*Task prompt*. The stretch from the line with "811 681 8.55" through the line with "788 364 47.16" in the records below: write it out exactly, and nothing else.

*Records for the task*.
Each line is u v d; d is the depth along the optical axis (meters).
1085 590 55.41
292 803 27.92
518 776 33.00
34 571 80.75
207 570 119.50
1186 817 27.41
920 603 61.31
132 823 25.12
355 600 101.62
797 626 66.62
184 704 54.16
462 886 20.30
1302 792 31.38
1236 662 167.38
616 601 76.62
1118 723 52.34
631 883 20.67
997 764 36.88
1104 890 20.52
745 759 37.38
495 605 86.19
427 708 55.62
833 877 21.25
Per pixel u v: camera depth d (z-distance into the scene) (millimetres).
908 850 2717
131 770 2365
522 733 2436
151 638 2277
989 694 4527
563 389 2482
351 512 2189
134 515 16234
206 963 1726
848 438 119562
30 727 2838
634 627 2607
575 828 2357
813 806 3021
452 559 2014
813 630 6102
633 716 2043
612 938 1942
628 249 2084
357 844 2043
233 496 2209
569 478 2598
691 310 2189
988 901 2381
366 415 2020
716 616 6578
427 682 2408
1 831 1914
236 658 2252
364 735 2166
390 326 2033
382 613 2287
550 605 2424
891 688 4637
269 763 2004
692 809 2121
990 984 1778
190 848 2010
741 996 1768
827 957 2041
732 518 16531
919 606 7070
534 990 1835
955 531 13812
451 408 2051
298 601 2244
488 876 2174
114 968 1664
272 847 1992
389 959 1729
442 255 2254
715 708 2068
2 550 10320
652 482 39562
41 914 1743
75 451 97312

...

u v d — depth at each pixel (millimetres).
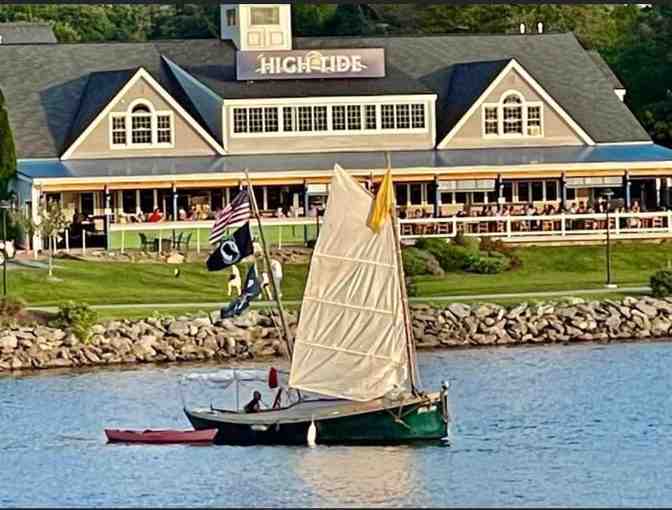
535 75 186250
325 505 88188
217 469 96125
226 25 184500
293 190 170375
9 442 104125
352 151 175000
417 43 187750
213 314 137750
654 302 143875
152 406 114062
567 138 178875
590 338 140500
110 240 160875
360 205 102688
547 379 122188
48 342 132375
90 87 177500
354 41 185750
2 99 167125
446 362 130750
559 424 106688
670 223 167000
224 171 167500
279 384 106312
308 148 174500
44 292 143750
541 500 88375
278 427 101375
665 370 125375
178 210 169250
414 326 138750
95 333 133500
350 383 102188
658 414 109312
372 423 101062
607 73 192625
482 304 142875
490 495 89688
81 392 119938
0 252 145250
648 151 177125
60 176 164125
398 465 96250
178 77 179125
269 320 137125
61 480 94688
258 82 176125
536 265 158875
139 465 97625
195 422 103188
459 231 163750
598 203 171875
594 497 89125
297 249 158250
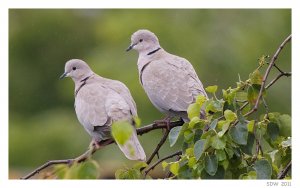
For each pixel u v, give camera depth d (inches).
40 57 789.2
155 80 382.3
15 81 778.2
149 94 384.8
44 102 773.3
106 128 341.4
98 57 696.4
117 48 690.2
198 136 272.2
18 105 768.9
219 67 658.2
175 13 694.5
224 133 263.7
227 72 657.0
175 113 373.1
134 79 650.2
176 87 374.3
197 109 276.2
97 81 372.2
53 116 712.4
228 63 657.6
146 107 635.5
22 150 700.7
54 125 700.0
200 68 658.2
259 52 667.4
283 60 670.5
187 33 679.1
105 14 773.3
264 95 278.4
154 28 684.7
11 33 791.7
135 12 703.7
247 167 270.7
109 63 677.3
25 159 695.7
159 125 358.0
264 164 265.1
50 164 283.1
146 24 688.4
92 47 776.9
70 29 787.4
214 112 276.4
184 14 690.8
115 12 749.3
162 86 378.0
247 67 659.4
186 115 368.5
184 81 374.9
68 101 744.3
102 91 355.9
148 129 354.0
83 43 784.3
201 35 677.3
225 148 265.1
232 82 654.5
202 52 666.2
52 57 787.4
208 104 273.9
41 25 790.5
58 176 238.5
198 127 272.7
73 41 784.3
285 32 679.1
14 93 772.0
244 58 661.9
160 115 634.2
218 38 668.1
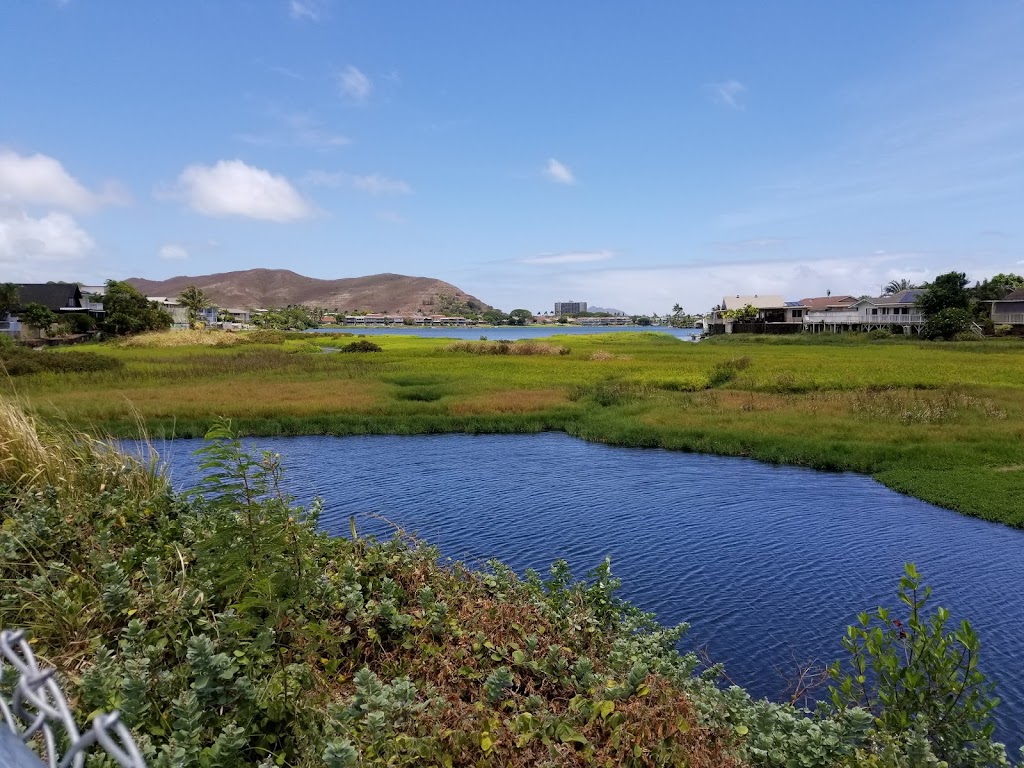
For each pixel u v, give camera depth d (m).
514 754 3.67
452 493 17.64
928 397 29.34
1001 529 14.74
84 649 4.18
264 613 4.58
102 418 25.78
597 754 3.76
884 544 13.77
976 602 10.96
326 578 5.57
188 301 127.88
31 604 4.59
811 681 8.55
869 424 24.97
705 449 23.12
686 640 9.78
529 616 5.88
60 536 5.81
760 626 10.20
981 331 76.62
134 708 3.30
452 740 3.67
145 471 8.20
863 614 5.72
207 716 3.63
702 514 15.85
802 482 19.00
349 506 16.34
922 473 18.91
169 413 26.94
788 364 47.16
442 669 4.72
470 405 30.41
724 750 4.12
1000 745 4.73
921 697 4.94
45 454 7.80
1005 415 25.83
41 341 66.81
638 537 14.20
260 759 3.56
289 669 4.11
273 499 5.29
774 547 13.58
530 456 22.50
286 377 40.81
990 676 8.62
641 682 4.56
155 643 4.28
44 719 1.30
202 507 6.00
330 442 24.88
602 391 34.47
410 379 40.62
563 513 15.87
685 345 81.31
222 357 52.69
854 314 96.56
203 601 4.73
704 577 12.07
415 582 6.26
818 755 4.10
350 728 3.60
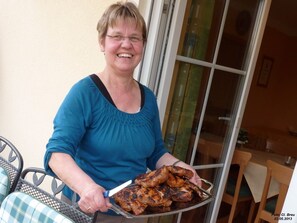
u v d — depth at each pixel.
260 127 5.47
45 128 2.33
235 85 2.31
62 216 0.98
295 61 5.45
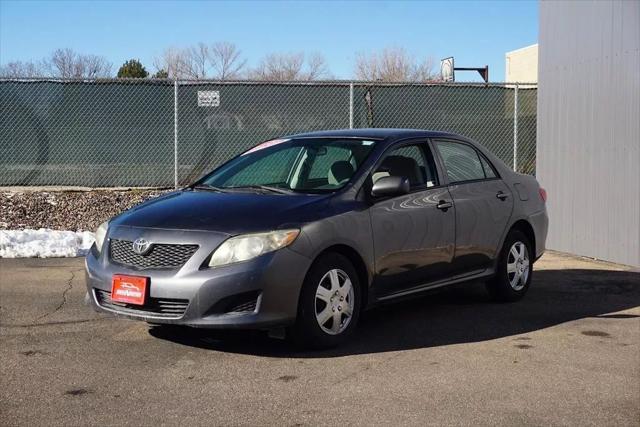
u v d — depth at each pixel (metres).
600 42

*Exercise solution*.
811 681 8.55
869 424 24.97
705 449 23.12
686 640 9.78
529 616 5.88
60 536 5.81
760 626 10.20
981 331 76.62
134 708 3.30
452 740 3.67
145 471 8.20
863 614 5.72
207 716 3.63
702 514 15.85
802 482 19.00
349 506 16.34
922 473 18.91
169 413 26.94
788 364 47.16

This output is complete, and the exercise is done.